How do we handle this? As one of various methods used in the Design Thinking process, Allround conducts Design Sprints with various clients. The methodology, initially developed by Jake Knapp at Google Ventures, pursues the ambitious goal of being able to judge the success of a potential product at an early stage – without tedious and cost-intensive development processes.
During the development of the method, Knapp was looking for an efficient way to shorten development cycles of new products, quickly generate user feedback and thus enable decision-makers to estimate the success of a product or service. The result was a working concept that was first applied successfully in innovation processes within Google Ventures, but soon also in renowned companies around the world. In keeping with the design-doing mentality, the sprint process is constantly being adapted and developed.
The classic Design Sprint is an intensive five-day workshop in which an interdisciplinary team from various departments of a company work together to face a challenge. The result of the process is not only a concept for a possible product, but also a first prototype, that is already tested, through which valuable user feedback is collected.

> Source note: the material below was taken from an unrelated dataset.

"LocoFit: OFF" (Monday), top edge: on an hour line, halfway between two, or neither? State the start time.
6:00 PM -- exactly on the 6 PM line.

The prototypes in the Design Sprint process do not simply aim to show the entire functional spectrum of a product as an MVP (Minimum Viable Product), but rather fulfill the trend-setting purpose of giving a user an impression of the potential product in a short time and enabling him or her to gain insight. To this end, the Design Sprint, after a two-day workshop phase and subsequent prototyping, is followed by a day of user tests, during which concept validation takes place and concrete next steps for product development can be derived.

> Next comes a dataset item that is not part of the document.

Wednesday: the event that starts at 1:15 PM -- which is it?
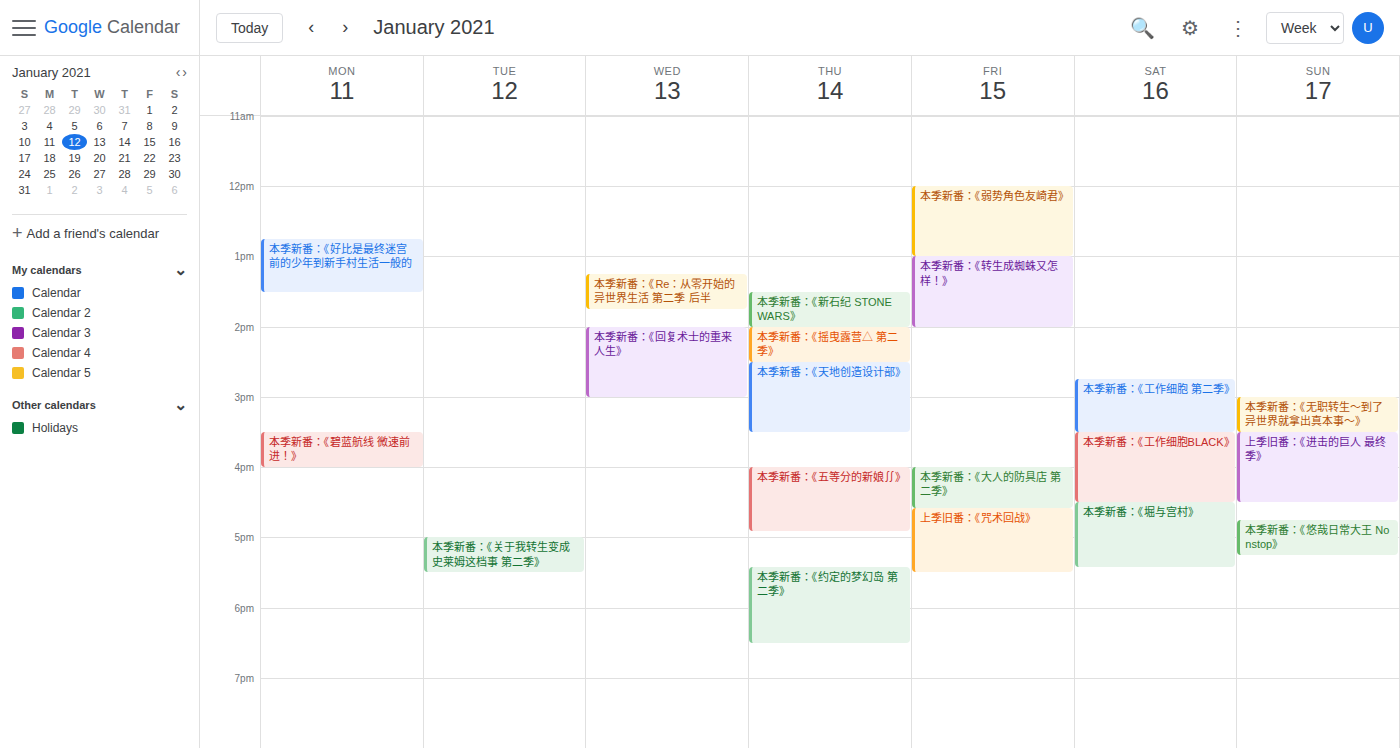
"本季新番：《Re：从零开始的异世界生活 第二季 后半"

In this process, the Design Sprint relies on working principles that are specially adapted to the intensive innovation processes – literally sprints. The whole process is divided into short time slots; for each of the short process steps there is only a limited timeslot planned, which everyone is reminded of by a timer in the (in times of COVID-19 also digital) room. As a presumed “final opponent” of innovation processes and progress, classic meeting situations are avoided wherever possible. Never-ending discussions are replaced by work following the “Together-Alone”-principle: everyone works at the same time, but alone, on the same task. The outcome is always a physical representation in space, so that there is nothing, that exists only as words surrounded by different interpretations (principle: “Tangible Beats Discussion”). Subsequent decision-making processes are simplified, structured and visualized (Principle: “Note-Stick-Vote”).